#### Given records
* * *
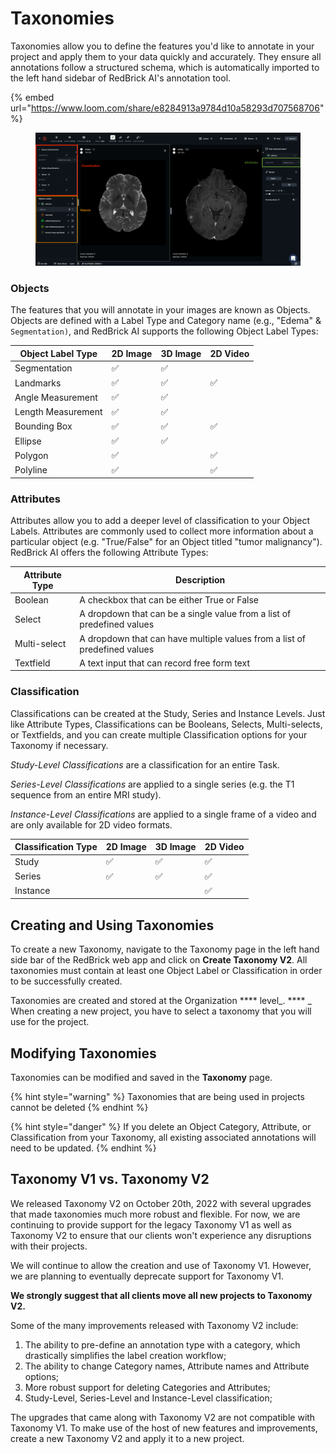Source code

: # Taxonomies

Taxonomies allow you to define the features you'd like to annotate in your project and apply them to your data quickly and accurately. They ensure all annotations follow a structured schema, which is automatically imported to the left hand sidebar of RedBrick AI's annotation tool.

{% embed url="https://www.loom.com/share/e8284913a9784d10a58293d707568706" %}

<figure><img src="../../.gitbook/assets/app.redbrickai.com_a717f7d8-8a19-4346-b9b4-a90c8d6875ba_projects_7532ec0d-c308-4274-a68e-a88da9eaa887_tool_Label_taskid=f7cf207e-989e-4d52-9bb0-34e2549a306e (1).png" alt=""><figcaption></figcaption></figure>

### Objects

The features that you will annotate in your images are known as Objects. Objects are defined with a Label Type and Category name (e.g., "Edema" & `Segmentation)`, and RedBrick AI supports the following Object Label Types:&#x20;

| Object Label Type  | 2D Image  | 3D Image  | 2D Video |
| ------------------ | --------- | --------- | -------- |
| Segmentation       | ✅         | ✅         |          |
| Landmarks          | ✅         | ✅         | ✅        |
| Angle Measurement  | ✅         | ✅         |          |
| Length Measurement | ✅         | ✅         |          |
| Bounding Box       | ✅         | ✅         | ✅        |
| Ellipse            | ✅         | ✅         |          |
| Polygon            | ✅         |           | ✅        |
| Polyline           | ✅         |           | ✅        |

### Attributes

Attributes allow you to add a deeper level of classification to your Object Labels. Attributes are commonly used to collect more information about a particular object (e.g. "True/False" for an Object titled "tumor malignancy"). RedBrick AI offers the following Attribute Types:&#x20;

| Attribute Type | Description                                                               |
| -------------- | ------------------------------------------------------------------------- |
| Boolean        | A checkbox that can be either True or False                               |
| Select         | A dropdown that can be a single value from a list of predefined values    |
| Multi-select   | A dropdown that can have multiple values from a list of predefined values |
| Textfield      | A text input that can record free form text                               |

### Classification

Classifications can be created at the Study, Series and Instance Levels. Just like Attribute Types, Classifications can be Booleans, Selects, Multi-selects, or Textfields, and you can create multiple Classification options for your Taxonomy if necessary.

_Study-Level Classifications_ are a classification for an entire Task.&#x20;

_Series-Level Classifications_ are applied to a single series (e.g. the T1 sequence from an entire MRI study).&#x20;

_Instance-Level Classifications_ are applied to a single frame of a video and are only available for 2D video formats.

| Classification Type | 2D Image | 3D Image | 2D Video |
| ------------------- | -------- | -------- | -------- |
| Study               | ✅        | ✅        | ✅        |
| Series              | ✅        | ✅        | ✅        |
| Instance            |          |          | ✅        |

## Creating and Using Taxonomies

To create a new Taxonomy, navigate to the Taxonomy page in the left hand side bar of the RedBrick web app and click on **Create Taxonomy V2**. All taxonomies must contain at least one Object Label or Classification in order to be successfully created.&#x20;

Taxonomies are created and stored at the Organization **** level_. ****  _ When creating a new project, you have to select a taxonomy that you will use for the project.&#x20;

## Modifying Taxonomies

Taxonomies can be modified and saved in the **Taxonomy** page.&#x20;

{% hint style="warning" %}
Taxonomies that are being used in projects cannot be deleted
{% endhint %}

{% hint style="danger" %}
If you delete an Object Category, Attribute, or Classification from your Taxonomy, all existing associated annotations will need to be updated.
{% endhint %}

## Taxonomy V1 vs. Taxonomy V2

We released Taxonomy V2 on October 20th, 2022 with several upgrades that made taxonomies much more robust and flexible. For now, we are continuing to provide support for the legacy Taxonomy V1 as well as Taxonomy V2 to ensure that our clients won't experience any disruptions with their projects.&#x20;

We will continue to allow the creation and use of Taxonomy V1. However, we are planning to eventually deprecate support for Taxonomy V1.&#x20;

**We strongly suggest that all clients move all new projects to Taxonomy V2.**&#x20;

Some of the many improvements released with Taxonomy V2 include:&#x20;

1. The ability to pre-define an annotation type with a category, which drastically simplifies the label creation workflow;&#x20;
2. The ability to change Category names, Attribute names and Attribute options;
3. More robust support for deleting Categories and Attributes;&#x20;
4. Study-Level, Series-Level and Instance-Level classification;&#x20;

The upgrades that came along with Taxonomy V2 are not compatible with Taxonomy V1. To make use of the host of new features and improvements, create a new Taxonomy V2 and apply it to a new project.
* * *
Please count how many lines in the preceding records hold the word "apply", then give only that number.

#### Response
2